In this respect, the available data suggest that some generic drug manufacturers, mainly in China and India, define the Quality / Control criteria according to the country in which they intend to export the pharmaceutical product. The least careful manufacture (reduction of the content of active ingredient for example) and the laxest control (Falsified Analysis Bulletins) are reserved for products destined for our African countries. Apparently, these mafia-type professionals are well informed of the seriousness (or permissiveness) of the quality control system of the country of their interest so to not take risk “inconsiderate” for their business. This explains in particular the recurring under dosage results that are found in antibiotics imported into Africa and which seriously damages (disaster of bacterial resistance) the health of our fellow citizens.  At the same time, this observation correlates with the lack of rigor of institutional quality control in many of our African countries, which is regularly criticized by non-governmental organizations. It is important to emphasize that these same generic drug manufacturers carry out correct manufacturing operations and rigorous and unfailing controls on the batches of products that they send, for example, for American market which is considered the most severe in the world for verification of the quality of pharmaceuticals. Major global pharmaceutical companies regularly confirm that the passing of the FDA quality control tests significantly improves the chances of successful commercialization of a drug in the international market.

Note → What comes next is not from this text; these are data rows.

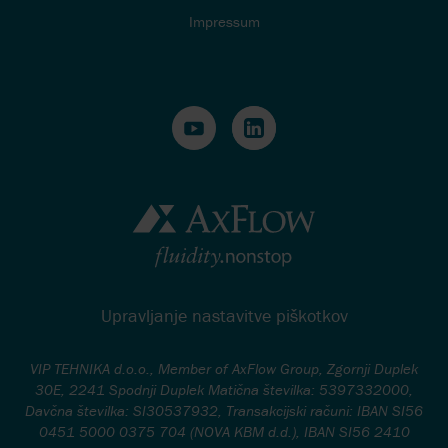
Impressum
Upravljanje nastavitve piškotkov
VIP TEHNIKA d.o.o., Member of AxFlow Group, Zgornji Duplek
30E, 2241 Spodnji Duplek Matična številka: 5397332000,
Davčna številka: SI30537932, Transakcijski računi: IBAN SI56
0451 5000 0375 704 (NOVA KBM d.d.), IBAN SI56 2410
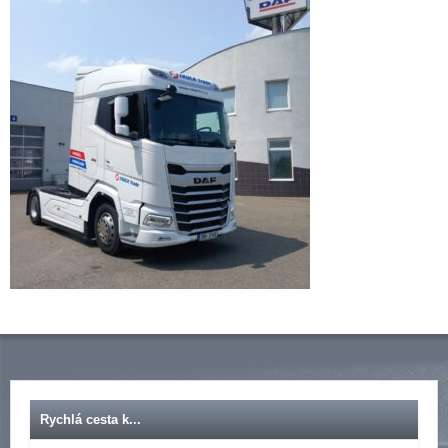
Rychlá cesta k...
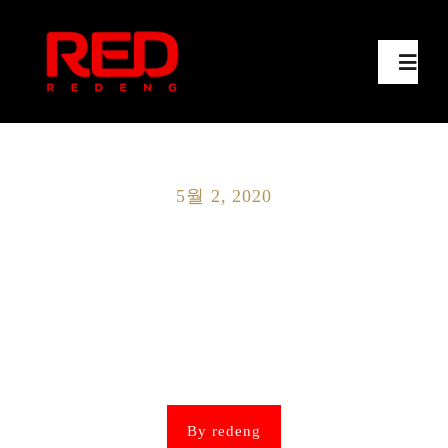
콘
텐
츠
Toggl
Navig
로
건
Home
너
뛰
5월 2, 2020
기
Services
Products
Notice
Contact Us
By
redeng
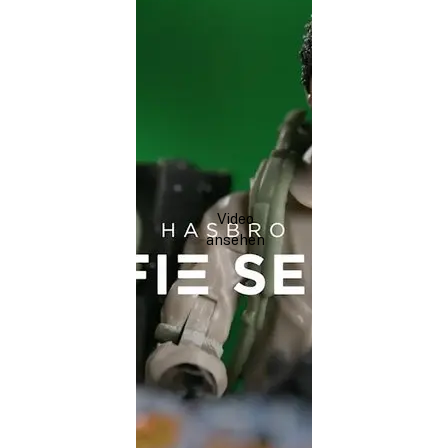
Video
ansehen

But not all countries can afford Quality control structures equivalent to those of FDA. For example, the information made public after the Benfluorex-Mediator disaster in France showed that besides the high cost of setting up pharmaceuticals control structures in France, those laboratories are far from easy to manage. Nevertheless, the result of the disaster of the aforementioned pharmaceutical, with hundreds (even thousands) of deaths and more still to come, remains unforgivable for families victims of the catastrophe. It is also deduced that if the management of such pharmaceutical control structures is considered expensive and complex for a large country like France, the effort might be far beyond the possibilities of an individual African country. At the same time, to dispense with the control of local or imported pharmaceuticals is not an option either. Otherwise, our African countries may become places for recycling poor products (substandard) or even simply outdated.

In the past, European countries have resorted to FDA assistance to help them rebuild their control structures destroyed in the last major war. One idea would be for our future leaders of Acfta to open a dialogue with FDA (US Federal Agency for Food and Drug Control) with the wish to benefit from same kind of assistance the European have been given before. There is no reason to believe the FDA would refuse them a service it has given to another continent in the past.